Saat itu aku masih baruuu saja ganti status dari perempuan karir ke ibu rumah tangga. Juga belum lama tinggal di Kabanjahe. Segalanya masih serba adaptasi. Jadi, baiklah kuputuskan datang. Itung-itung sosialisasi sebagai warga baru di perumahan Sarinembah. 

Dan di situlah aku. Untuk pertama kalinya di acara ibu-ibu, di acara promosi produk rumah tangga.

Jadi dalam hati saat itu aku berseru-seru : Oh tyidaaaaxxx!!! (dalam hati doang, ga berani di mulut, takut ditimpuk yang punya rumah kekekeke). Pinjem bahasa Jakerda : nggak gue bangeeet dah. Oke oke oke, dulu juga sering sih dateng ke acara-acara yang "enggak gue banget". Tapi posisiku bukan peserta, bukan terlibat.. aku hanya "orang luar" yang datang/diundang atas nama pekerjaan. Ya maklum, meski sudah termasuk golongan ibu-ibu rumah tangga, tapi hati belum full di situ xixixixi.

Perasaan “nggak gue banget” juga masih kuat ketika diundang ke acara promosi “blender ajaib” di rumah salah satu tetangga.  Blender ajaib mah istilahku aja karena aku lupa nama produknya. Itu lho blender serbaguna yang harganya juga ajaib hihihi. Memang yaa.. ibu-ibu adalah pasar empuk aneka macam produk, termasuk produk kosmetik (Apalagi produk ini… produk mbak-mbak/ibuk-ibuk banget kan… *pertanyaan retoris :D)

---+---

* [URAIAN TUGAS]
Tolong sebutkan, menurut teks bacaan, di perumahan mana penulis menjadi warga baru. Materi di bawah ini sama sekali tidak dipakai di sini.

---+---

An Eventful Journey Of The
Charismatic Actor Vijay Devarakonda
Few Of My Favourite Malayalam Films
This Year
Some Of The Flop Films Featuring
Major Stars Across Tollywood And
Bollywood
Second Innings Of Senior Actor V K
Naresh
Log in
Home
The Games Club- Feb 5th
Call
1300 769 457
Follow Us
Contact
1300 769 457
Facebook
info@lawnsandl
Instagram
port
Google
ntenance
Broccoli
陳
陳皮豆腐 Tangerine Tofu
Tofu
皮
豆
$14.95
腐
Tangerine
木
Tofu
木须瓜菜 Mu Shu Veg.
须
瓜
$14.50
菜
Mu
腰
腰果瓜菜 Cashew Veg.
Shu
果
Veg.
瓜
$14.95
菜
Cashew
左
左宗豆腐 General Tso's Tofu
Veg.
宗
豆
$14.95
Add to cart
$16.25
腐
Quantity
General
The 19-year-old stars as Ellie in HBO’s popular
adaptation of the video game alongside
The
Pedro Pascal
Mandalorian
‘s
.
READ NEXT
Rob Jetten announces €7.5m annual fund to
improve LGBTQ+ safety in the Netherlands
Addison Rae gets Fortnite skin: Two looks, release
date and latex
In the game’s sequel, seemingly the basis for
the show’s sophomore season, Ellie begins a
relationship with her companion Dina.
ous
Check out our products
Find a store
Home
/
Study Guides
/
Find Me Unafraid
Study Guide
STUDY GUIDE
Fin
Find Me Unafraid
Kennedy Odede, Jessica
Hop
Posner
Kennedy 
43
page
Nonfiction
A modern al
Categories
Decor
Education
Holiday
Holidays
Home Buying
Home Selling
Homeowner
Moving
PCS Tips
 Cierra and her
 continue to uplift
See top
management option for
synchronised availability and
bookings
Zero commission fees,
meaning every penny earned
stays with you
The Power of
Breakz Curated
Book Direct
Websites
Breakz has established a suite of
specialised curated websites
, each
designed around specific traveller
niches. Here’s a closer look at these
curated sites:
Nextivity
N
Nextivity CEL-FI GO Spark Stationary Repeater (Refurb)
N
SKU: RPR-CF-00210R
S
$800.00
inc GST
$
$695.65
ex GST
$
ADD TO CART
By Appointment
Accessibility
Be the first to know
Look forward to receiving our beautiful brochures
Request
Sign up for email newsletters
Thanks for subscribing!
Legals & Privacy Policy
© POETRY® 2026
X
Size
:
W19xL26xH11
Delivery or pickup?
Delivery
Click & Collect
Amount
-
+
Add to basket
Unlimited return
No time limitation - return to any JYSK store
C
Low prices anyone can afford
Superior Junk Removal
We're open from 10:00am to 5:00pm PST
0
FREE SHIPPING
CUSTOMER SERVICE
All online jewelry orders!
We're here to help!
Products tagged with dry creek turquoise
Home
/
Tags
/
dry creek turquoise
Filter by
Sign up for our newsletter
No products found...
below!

---+---

* [JAWABAN ANDA]
Di perumahan Sarinembah.